▸ **Task to carry out**: Keep every word of the listing and drop the images when you write it out.

▸ **Given material**:
· · · ·
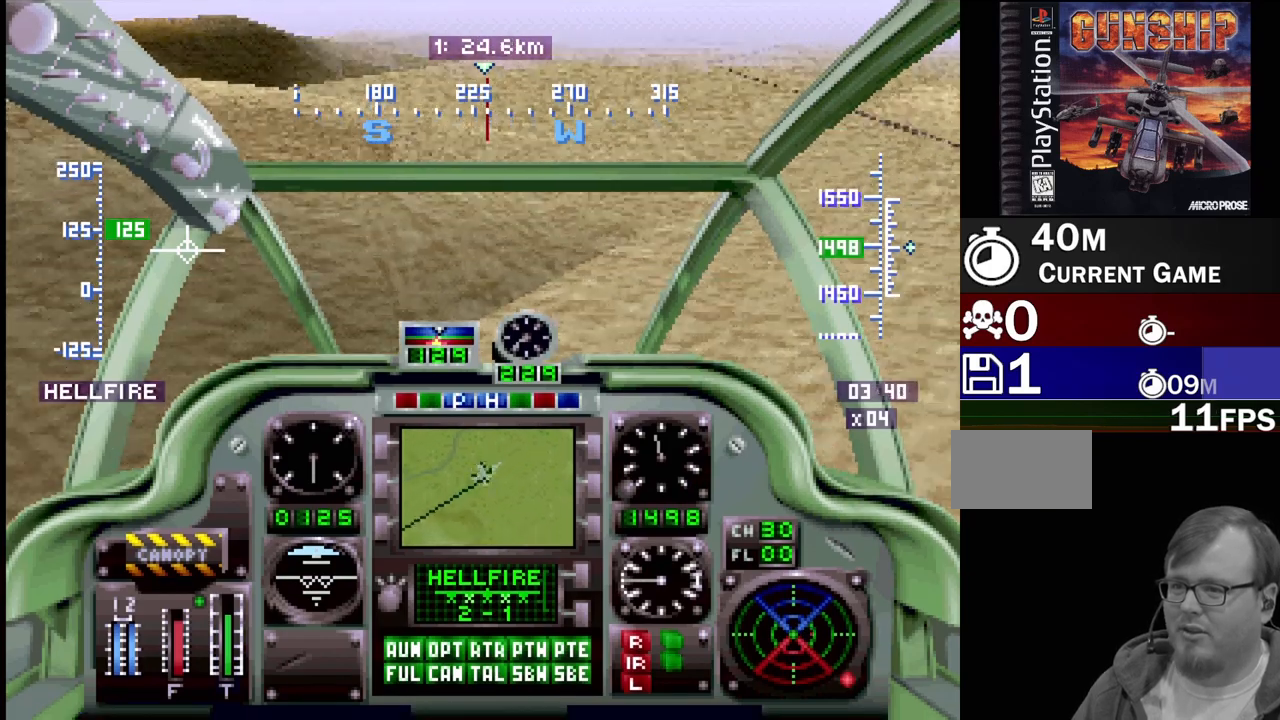
{"buttons": ["DPAD_RIGHT"], "events": [[217, "DPAD_LEFT", "up"], [400, "DPAD_RIGHT", "down"]]}
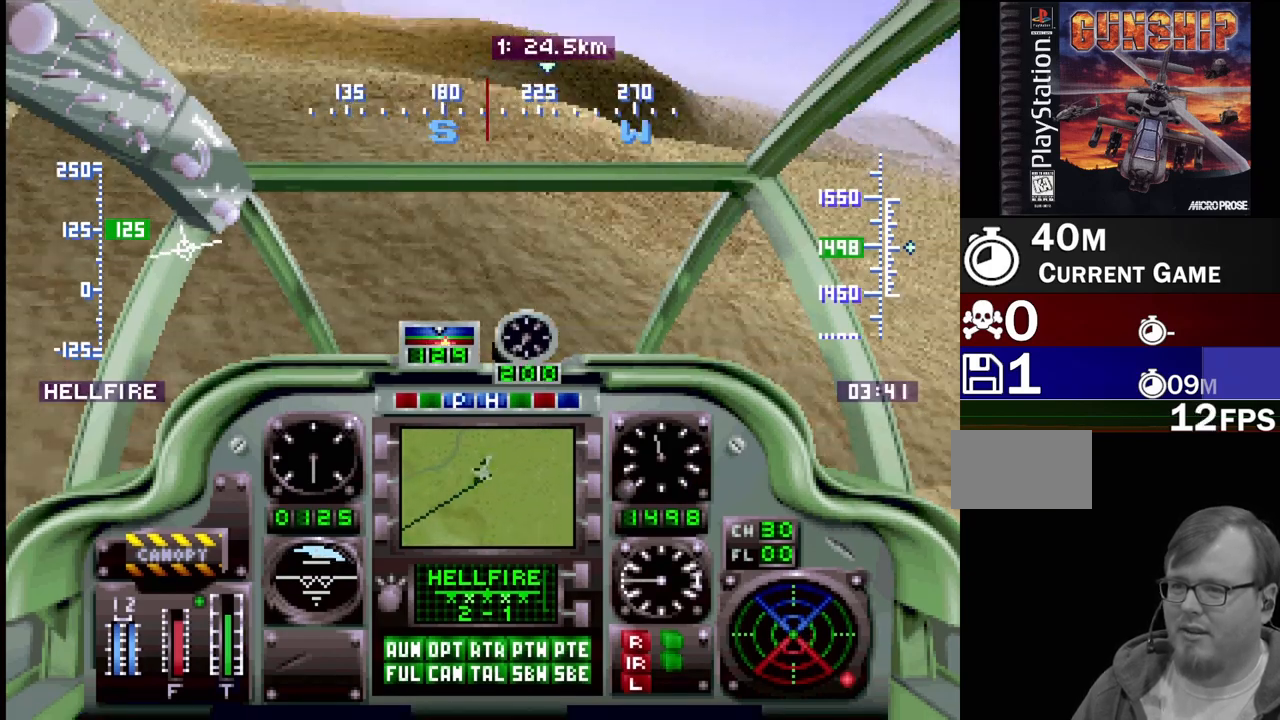
{"buttons": ["DPAD_RIGHT"], "events": [[117, "DPAD_RIGHT", "up"], [317, "DPAD_RIGHT", "down"]]}
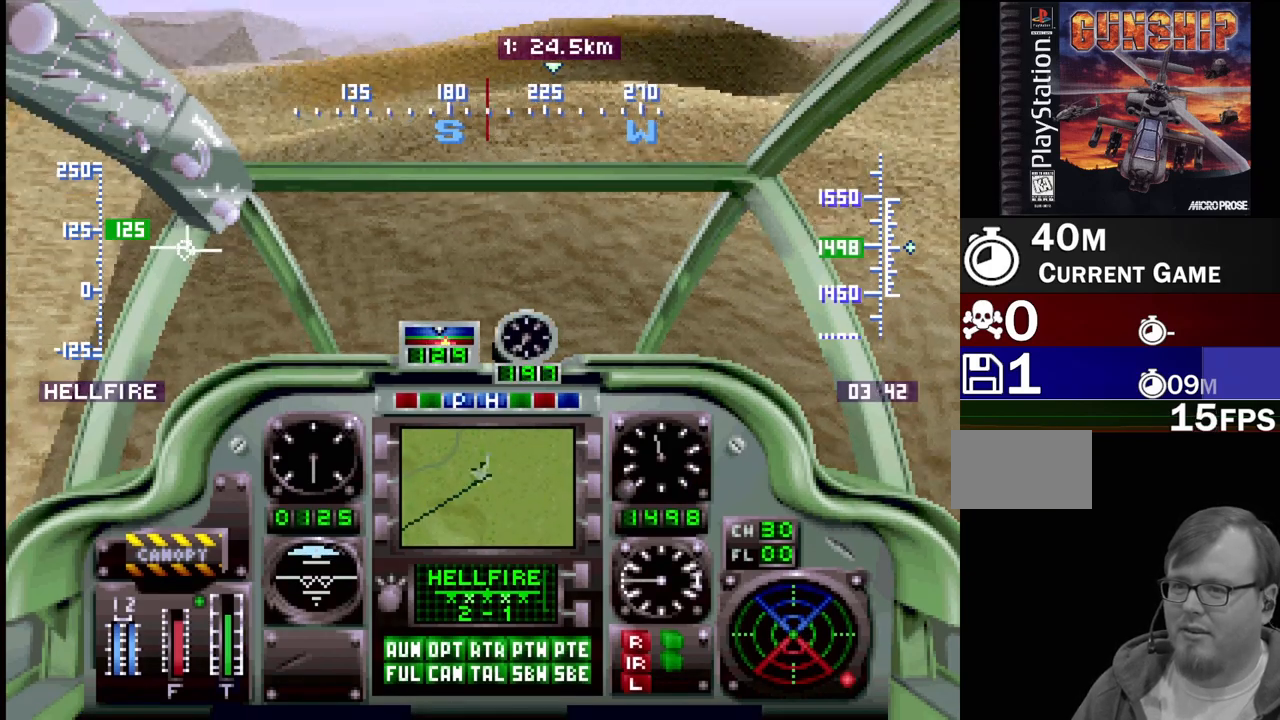
{"buttons": [], "events": [[83, "DPAD_RIGHT", "up"], [150, "DPAD_RIGHT", "down"], [300, "DPAD_RIGHT", "up"]]}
· · · ·
▸ **Reply**:
{"buttons": ["DPAD_RIGHT"], "events": [[217, "DPAD_LEFT", "up"], [400, "DPAD_RIGHT", "down"]]}
{"buttons": ["DPAD_RIGHT"], "events": [[117, "DPAD_RIGHT", "up"], [317, "DPAD_RIGHT", "down"]]}
{"buttons": [], "events": [[83, "DPAD_RIGHT", "up"], [150, "DPAD_RIGHT", "down"], [300, "DPAD_RIGHT", "up"]]}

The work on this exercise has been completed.